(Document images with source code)

[Start of Attachment]

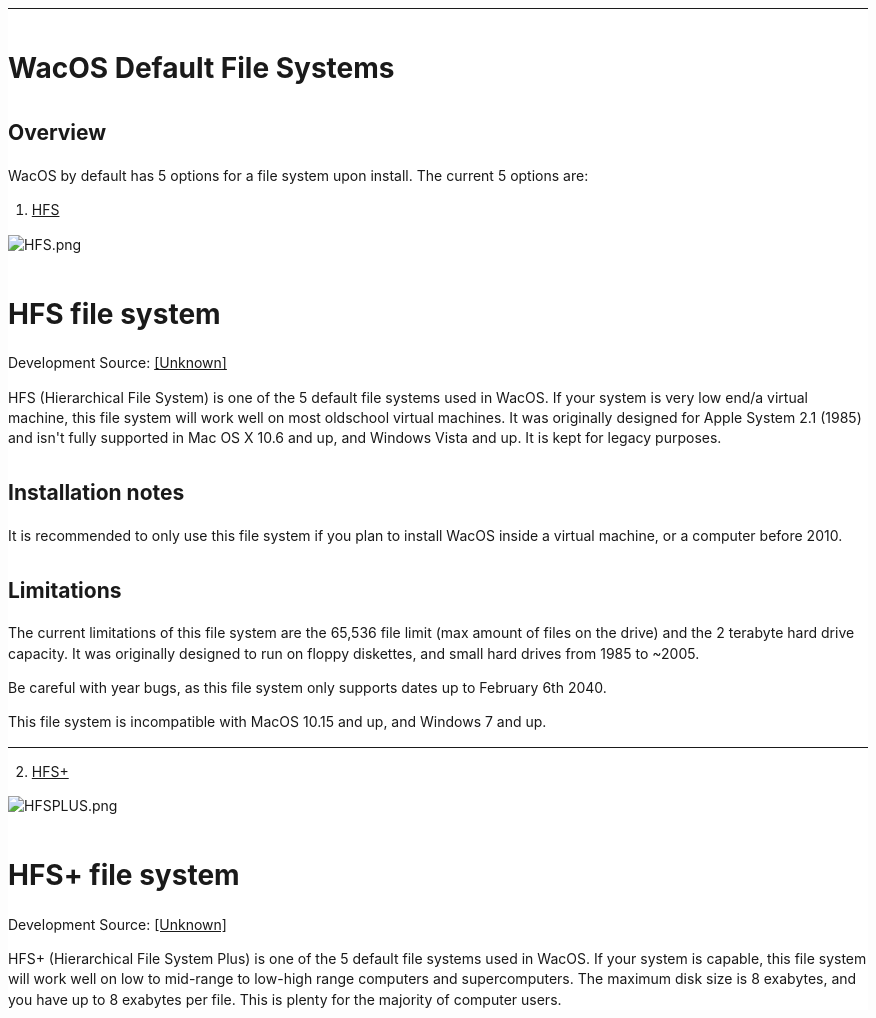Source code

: 
***

# WacOS Default File Systems

## Overview

WacOS by default has 5 options for a file system upon install. The current 5 options are:

1. [HFS](/https://github.com/seanpm2001/WacOS/System/FileSystem/HFS/)

![HFS.png](https://github.com/seanpm2001/WacOS/blob/master/System/FileSystem/HFS/HFS.png)

# HFS file system

Development Source: [[Unknown]](https://en.wikipedia.org/wiki/Hierarchical_File_System)

HFS (Hierarchical File System) is one of the 5 default file systems used in WacOS. If your system is very low end/a virtual machine, this file system will work well on most oldschool virtual machines. It was originally designed for Apple System 2.1 (1985) and isn't fully supported in Mac OS X 10.6 and up, and Windows Vista and up. It is kept for legacy purposes.

## Installation notes

It is recommended to only use this file system if you plan to install WacOS inside a virtual machine, or a computer before 2010.

## Limitations

The current limitations of this file system are the 65,536 file limit (max amount of files on the drive) and the 2 terabyte hard drive capacity. It was originally designed to run on floppy diskettes, and small hard drives from 1985 to ~2005.

Be careful with year bugs, as this file system only supports dates up to February 6th 2040.

This file system is incompatible with MacOS 10.15 and up, and Windows 7 and up.
***

2. [HFS+](/https://github.com/seanpm2001/WacOS/System/FileSystem/HFS+/)

![HFSPLUS.png](https://github.com/seanpm2001/WacOS/blob/master/System/FileSystem/HFS%2B/HFSPLUS.png)

# HFS+ file system

Development Source: [[Unknown]](https://en.wikipedia.org/wiki/HFS_Plus)

HFS+ (Hierarchical File System Plus) is one of the 5 default file systems used in WacOS. If your system is capable, this file system will work well on low to mid-range to low-high range computers and supercomputers. The maximum disk size is 8 exabytes, and you have up to 8 exabytes per file. This is plenty for the majority of computer users.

[End of Attachment]

■ Task details ■
Reproduce all the data as it stands. The pictures are not part of the copy.

■ Answer to the exercise ■
Source code

: 
***

# WacOS Default File Systems

## Overview

WacOS by default has 5 options for a file system upon install. The current 5 options are:

1. [HFS](/https://github.com/seanpm2001/WacOS/System/FileSystem/HFS/)

![HFS.png](https://github.com/seanpm2001/WacOS/blob/master/System/FileSystem/HFS/HFS.png)

# HFS file system

Development Source: [[Unknown]](https://en.wikipedia.org/wiki/Hierarchical_File_System)

HFS (Hierarchical File System) is one of the 5 default file systems used in WacOS. If your system is very low end/a virtual machine, this file system will work well on most oldschool virtual machines. It was originally designed for Apple System 2.1 (1985) and isn't fully supported in Mac OS X 10.6 and up, and Windows Vista and up. It is kept for legacy purposes.

## Installation notes

It is recommended to only use this file system if you plan to install WacOS inside a virtual machine, or a computer before 2010.

## Limitations

The current limitations of this file system are the 65,536 file limit (max amount of files on the drive) and the 2 terabyte hard drive capacity. It was originally designed to run on floppy diskettes, and small hard drives from 1985 to ~2005.

Be careful with year bugs, as this file system only supports dates up to February 6th 2040.

This file system is incompatible with MacOS 10.15 and up, and Windows 7 and up.
***

2. [HFS+](/https://github.com/seanpm2001/WacOS/System/FileSystem/HFS+/)

![HFSPLUS.png](https://github.com/seanpm2001/WacOS/blob/master/System/FileSystem/HFS%2B/HFSPLUS.png)

# HFS+ file system

Development Source: [[Unknown]](https://en.wikipedia.org/wiki/HFS_Plus)

HFS+ (Hierarchical File System Plus) is one of the 5 default file systems used in WacOS. If your system is capable, this file system will work well on low to mid-range to low-high range computers and supercomputers. The maximum disk size is 8 exabytes, and you have up to 8 exabytes per file. This is plenty for the majority of computer users.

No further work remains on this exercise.